Stockholm, Sweden and Tallinn, Estonia, will be the first two cities where 5G wireless technology will be available. Swedish telecom operator TeliaSonera and telecom giant Ericsson have announced plans to roll out the high-speed network in those two cities in 2018.
Here's how the consortium developing 5G, the Next Generation Mobile Networks Alliance (the same group behind 4G and 3G), defines a 5G network:
- Data rates of several tens of megabits per second should be supported for tens of thousands of users.
- 1 gigabit per second to be offered simultaneously to many workers on the same office floor.

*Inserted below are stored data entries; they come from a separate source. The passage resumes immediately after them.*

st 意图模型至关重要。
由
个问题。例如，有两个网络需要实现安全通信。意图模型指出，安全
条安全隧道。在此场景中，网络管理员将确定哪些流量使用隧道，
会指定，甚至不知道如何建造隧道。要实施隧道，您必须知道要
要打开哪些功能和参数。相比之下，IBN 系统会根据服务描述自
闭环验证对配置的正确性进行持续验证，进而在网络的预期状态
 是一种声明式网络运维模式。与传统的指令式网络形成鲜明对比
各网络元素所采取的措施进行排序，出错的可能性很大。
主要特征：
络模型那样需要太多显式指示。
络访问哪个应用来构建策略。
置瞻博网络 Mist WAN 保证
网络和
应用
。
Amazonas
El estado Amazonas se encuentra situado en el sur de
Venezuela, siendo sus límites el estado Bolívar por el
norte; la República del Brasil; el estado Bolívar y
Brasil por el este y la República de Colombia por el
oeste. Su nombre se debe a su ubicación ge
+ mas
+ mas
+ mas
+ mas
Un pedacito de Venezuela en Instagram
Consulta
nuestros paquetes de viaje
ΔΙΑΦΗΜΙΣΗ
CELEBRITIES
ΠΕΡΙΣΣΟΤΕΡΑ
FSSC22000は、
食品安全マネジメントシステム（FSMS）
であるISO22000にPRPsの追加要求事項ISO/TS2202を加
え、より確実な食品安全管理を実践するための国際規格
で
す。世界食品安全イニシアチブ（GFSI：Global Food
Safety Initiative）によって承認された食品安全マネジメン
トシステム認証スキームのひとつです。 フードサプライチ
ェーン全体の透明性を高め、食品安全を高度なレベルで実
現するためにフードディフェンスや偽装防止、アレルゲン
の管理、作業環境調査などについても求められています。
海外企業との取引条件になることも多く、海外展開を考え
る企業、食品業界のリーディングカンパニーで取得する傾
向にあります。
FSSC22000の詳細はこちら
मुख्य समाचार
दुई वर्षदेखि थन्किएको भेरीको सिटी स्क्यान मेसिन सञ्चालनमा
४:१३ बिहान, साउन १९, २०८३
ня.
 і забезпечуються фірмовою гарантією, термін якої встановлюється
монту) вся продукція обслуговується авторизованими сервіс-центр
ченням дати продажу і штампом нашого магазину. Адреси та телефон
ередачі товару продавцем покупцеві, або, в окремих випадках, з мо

- Several hundreds of thousands of simultaneous connections to be supported for massive sensor deployments.
- Spectral efficiency should be significantly enhanced compared to 4G.
- Improved coverage.
- Enhanced signaling efficiency.
- Latency should be reduced significantly compared to LTE.
This is not their first dance. TeliaSonera and Ericsson launched the first commercial 4G network in Stockholm and Oslo, Norway, in 2009.

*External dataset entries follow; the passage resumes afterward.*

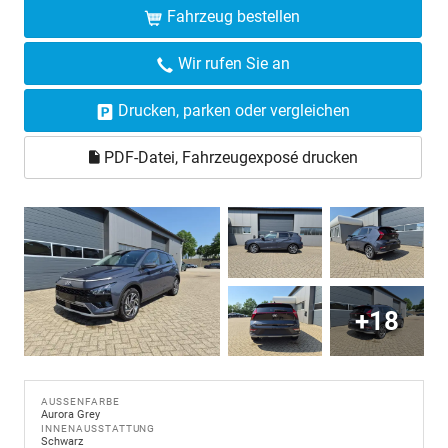
Fahrzeug bestellen
Wir rufen Sie an
Drucken, parken oder vergleichen
PDF-Datei, Fahrzeugexposé drucken
+18
AUSSENFARBE
Aurora Grey
INNENAUSSTATTUNG
Schwarz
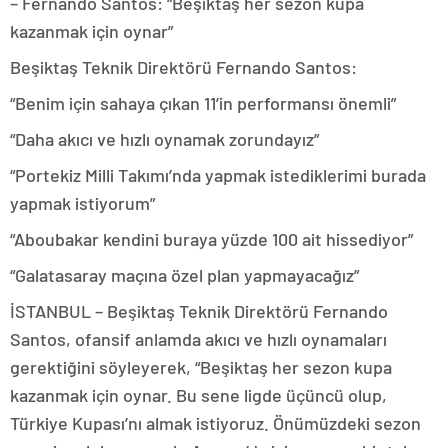
– Fernando Santos: “Beşiktaş her sezon kupa
kazanmak için oynar”
Beşiktaş Teknik Direktörü Fernando Santos:
“Benim için sahaya çıkan 11’in performansı önemli”
“Daha akıcı ve hızlı oynamak zorundayız”
“Portekiz Milli Takımı’nda yapmak istediklerimi burada
yapmak istiyorum”
“Aboubakar kendini buraya yüzde 100 ait hissediyor”
“Galatasaray maçına özel plan yapmayacağız”
İSTANBUL – Beşiktaş Teknik Direktörü Fernando
Santos, ofansif anlamda akıcı ve hızlı oynamaları
gerektiğini söyleyerek, “Beşiktaş her sezon kupa
kazanmak için oynar. Bu sene ligde üçüncü olup,
Türkiye Kupası’nı almak istiyoruz. Önümüzdeki sezon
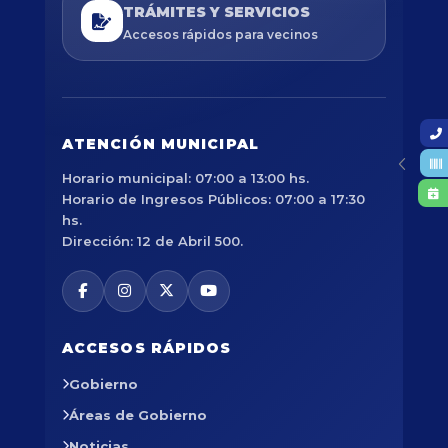
TRÁMITES Y SERVICIOS
Accesos rápidos para vecinos
ATENCIÓN MUNICIPAL
Horario municipal: 07:00 a 13:00 hs.
Horario de Ingresos Públicos: 07:00 a 17:30
hs.
Dirección: 12 de Abril 500.
ACCESOS RÁPIDOS
Gobierno
Áreas de Gobierno
Noticias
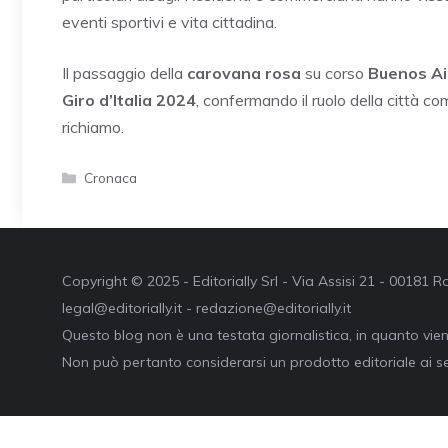
eventi sportivi e vita cittadina.
Il passaggio della
carovana rosa
su corso
Buenos Ai
Giro d’Italia 2024
, confermando il ruolo della città c
richiamo.
Categorie
Cronaca
Copyright © 2025 - Editorially Srl - Via Assisi 21 - 00181
legal@editorially.it - redazione@editorially.it
Questo blog non è una testata giornalistica, in quanto vie
Non può pertanto considerarsi un prodotto editoriale ai se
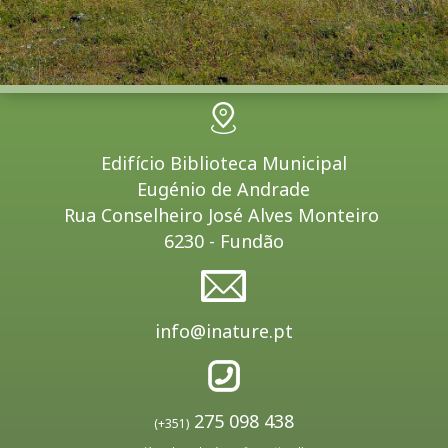
Edifício Biblioteca Municipal
Eugénio de Andrade
Rua Conselheiro José Alves Monteiro
6230 - Fundão
info@inature.pt
275 098 438
(+351)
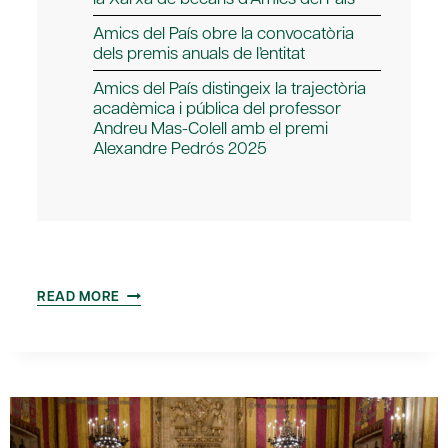
Amics del País obre la convocatòria
dels premis anuals de l’entitat
Amics del País distingeix la trajectòria
acadèmica i pública del professor
Andreu Mas-Colell amb el premi
Alexandre Pedrós 2025
AMICS
READ MORE
DEL
PAÍS
DONA
EL
TRET
DE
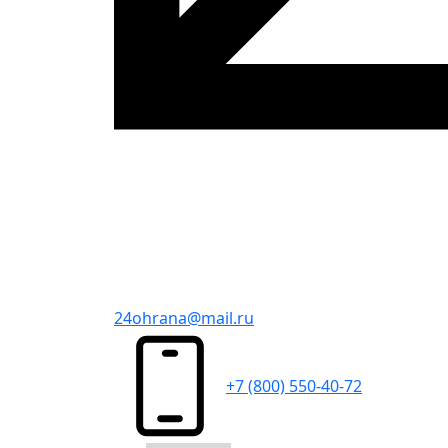
24ohrana@mail.ru
+7 (800) 550-40-72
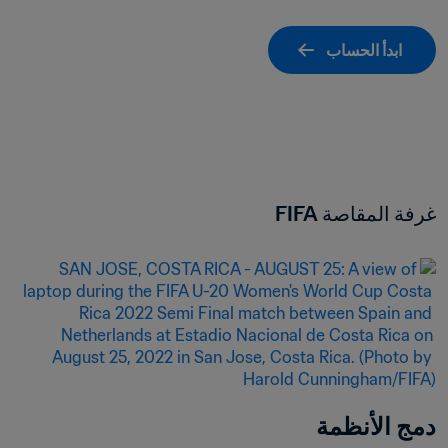
ابدأ الحساب
غرفة المقاصة FIFA
دمج الأنظمة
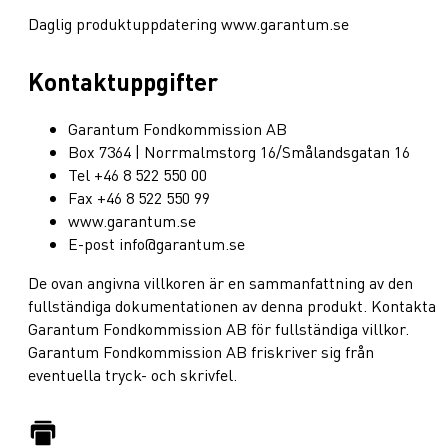
Daglig produktuppdatering www.garantum.se
Kontaktuppgifter
Garantum Fondkommission AB
Box 7364 | Norrmalmstorg 16/Smålandsgatan 16
Tel +46 8 522 550 00
Fax +46 8 522 550 99
www.garantum.se
E-post info@garantum.se
De ovan angivna villkoren är en sammanfattning av den
fullständiga dokumentationen av denna produkt. Kontakta
Garantum Fondkommission AB för fullständiga villkor.
Garantum Fondkommission AB friskriver sig från
eventuella tryck- och skrivfel.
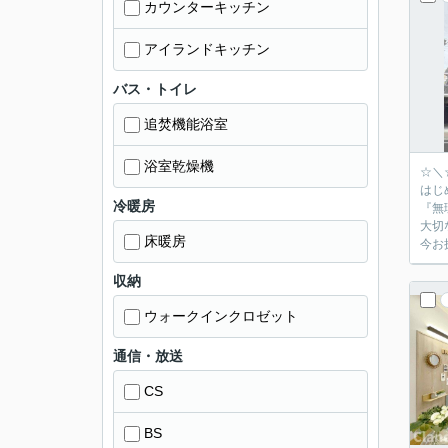
カウンターキッチン
アイランドキッチン
バス・トイレ
追焚機能浴室
浴室乾燥機
☆＼
はじ
冷暖房
『無
大切
床暖房
今お
収納
ウォークインクロゼット
通信・放送
CS
BS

Johan Dennelind, CEO of TeliaSonera, said in a statement, "Stockholm and Tallinn are two of the most connected cities in the world and now we’ll take them to the next level. 5G will create completely new innovations, ecosystems and great services to our customers. 5G will also take the Internet of Things (IoT) to a new level."
According to a Swedish publication The Local, TeliaSonera's vice president of network and IT infrastructure Mats Svärdh told Swedish public broadcaster Swedish Radio that the launch of 5G in 2018 will mostly benefit the high-tech industry at first, but that customers will probably see many new services and applications as a result. Svärdh added that it may take a while until everything is in place for a nationwide launch.

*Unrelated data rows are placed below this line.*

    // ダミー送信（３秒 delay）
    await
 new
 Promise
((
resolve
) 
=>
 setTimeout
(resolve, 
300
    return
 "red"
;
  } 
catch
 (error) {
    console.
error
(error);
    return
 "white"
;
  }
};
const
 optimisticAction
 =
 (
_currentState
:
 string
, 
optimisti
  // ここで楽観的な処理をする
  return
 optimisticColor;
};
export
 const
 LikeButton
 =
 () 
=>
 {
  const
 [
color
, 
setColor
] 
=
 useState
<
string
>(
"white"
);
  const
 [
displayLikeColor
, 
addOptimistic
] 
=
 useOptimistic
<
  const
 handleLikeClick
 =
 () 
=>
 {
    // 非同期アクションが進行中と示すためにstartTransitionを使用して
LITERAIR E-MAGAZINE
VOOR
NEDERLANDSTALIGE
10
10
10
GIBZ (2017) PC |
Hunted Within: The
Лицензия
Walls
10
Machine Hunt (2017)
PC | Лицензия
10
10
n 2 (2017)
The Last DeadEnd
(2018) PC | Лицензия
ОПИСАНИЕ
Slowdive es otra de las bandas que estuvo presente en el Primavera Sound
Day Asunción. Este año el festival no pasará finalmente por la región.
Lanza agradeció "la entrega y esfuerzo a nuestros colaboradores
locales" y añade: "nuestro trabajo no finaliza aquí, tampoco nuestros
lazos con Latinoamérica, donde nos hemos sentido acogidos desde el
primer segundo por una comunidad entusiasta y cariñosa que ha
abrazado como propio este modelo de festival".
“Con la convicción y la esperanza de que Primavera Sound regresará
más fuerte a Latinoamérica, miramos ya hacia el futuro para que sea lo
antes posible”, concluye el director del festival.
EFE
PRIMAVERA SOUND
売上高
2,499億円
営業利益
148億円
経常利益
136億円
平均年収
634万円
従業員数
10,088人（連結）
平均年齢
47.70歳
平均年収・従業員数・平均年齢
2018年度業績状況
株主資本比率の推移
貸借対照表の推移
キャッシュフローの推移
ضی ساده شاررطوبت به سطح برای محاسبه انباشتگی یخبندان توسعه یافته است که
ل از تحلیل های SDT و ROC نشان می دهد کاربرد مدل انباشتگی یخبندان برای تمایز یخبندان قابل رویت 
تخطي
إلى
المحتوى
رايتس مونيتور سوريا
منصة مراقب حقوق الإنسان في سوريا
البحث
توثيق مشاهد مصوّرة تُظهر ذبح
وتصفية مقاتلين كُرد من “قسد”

That's nothing new. LTE deployments are still taking place here in the U.S. and around the world, after all. Here in the States, Verizon is promising to be the first carrier to deploy 5G, starting in 2020. Smart move, let Ericsson and the Swedes work out the bugs.
The question then becomes handsets. Handsets tend to lag behind networks. Verizon began its LTE rollout in 2010 and AT&T in 2011, but the iPhone didn't support LTE until 2012. So the handset makers will likely take their time again as the network gets built out.